Mark Thompson

Clive paid $1 for QLD Nickel, $55m for election ads, owes his workers $200m

A Queensland court today heard that Clive Palmer bought Queensland Nickel for one dollar. His workers were present to chase the $200 million they’re owed. He wasn’t.

 

 

Clive Palmer’s Queensland Nickel refinery shut down in 2016 taking with it hundreds of jobs, and continuing to owe millions of dollars. Today, we discovered how much he paid for it: one solitary dollar.

The Brisbane supreme court today heard that Clive bought the property from BHP seven years before it turned to salt.

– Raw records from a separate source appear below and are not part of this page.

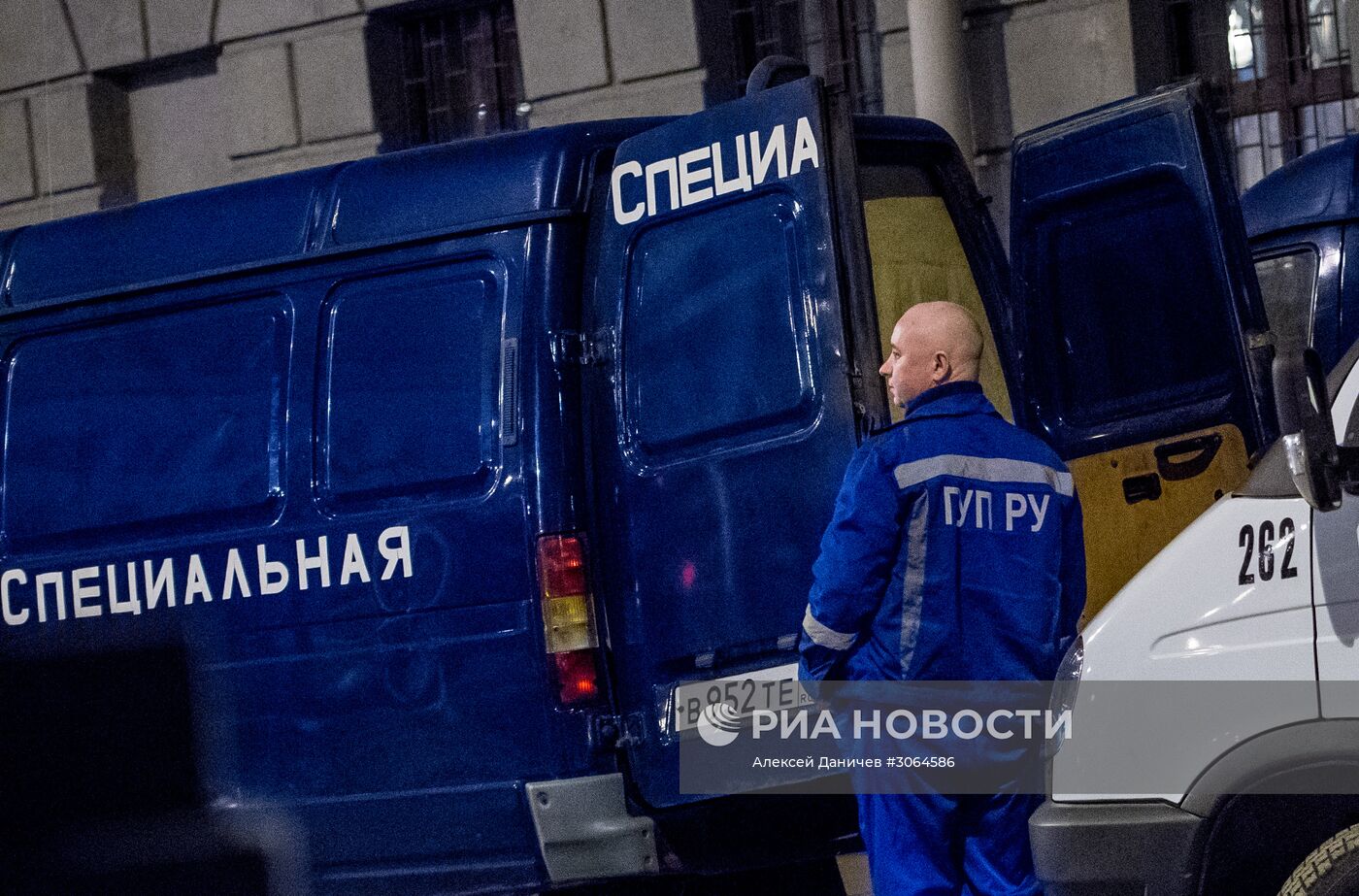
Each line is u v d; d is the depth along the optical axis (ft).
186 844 40.63
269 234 40.88
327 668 39.06
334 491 39.19
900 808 30.81
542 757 37.04
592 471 37.58
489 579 37.42
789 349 35.32
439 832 37.96
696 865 36.91
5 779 43.04
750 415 35.86
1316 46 80.38
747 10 88.63
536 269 37.70
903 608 30.42
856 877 41.39
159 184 101.24
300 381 39.88
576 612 36.83
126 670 41.50
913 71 81.82
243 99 96.58
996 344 45.65
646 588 37.24
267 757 39.73
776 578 35.47
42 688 42.55
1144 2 80.84
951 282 44.57
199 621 40.57
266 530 39.83
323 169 41.34
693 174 36.83
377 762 38.55
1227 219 41.96
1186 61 82.64
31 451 43.09
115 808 41.65
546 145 38.40
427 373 38.55
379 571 38.52
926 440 30.71
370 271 39.50
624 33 88.33
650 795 36.96
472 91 94.58
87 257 43.11
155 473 41.45
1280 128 81.20
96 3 98.99
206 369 41.16
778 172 35.58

Creditors are now chasing approximately $200 million.

FTI Consulting administrator Kelly-Anne Trenfield told the court that 550 workers were stranded by Palmer, recalling her trip to Queensland Nickel in January, discovering that the company was $10 million in the hole, losing a further $1 million in the week she was present.

The court also heard administrators were unable to accept the local government’s offer of emergency funding, because it would have required “a costly environmental clean-up of the poorly maintained refinery.”

Queensland Nickel collapsed a handful of months later. Palmer was not in court today to confirm the findings of the administrator.

Now, pardon my lack of historical comparison, as I am but a lowly millennial, but the actions of Clive reminds me of two clashing Simpsons references. One, where Bart buys a decrepit factory for a dollar and marvels at the wreck as it falls down, all while entertaining the fantasy of him being a legitimate industry baron.

 

 

The other reminds me of Montgomery Burns, outrightly claiming that he has no money, only to have the roof above him collapse by the sheer weight of gold on the floor above.

 

 

The real-life comparison, of course, is Clive Palmer crying poor, while gleefully congratulating himself for subverting the Federal Election for the princely fee of $55 million.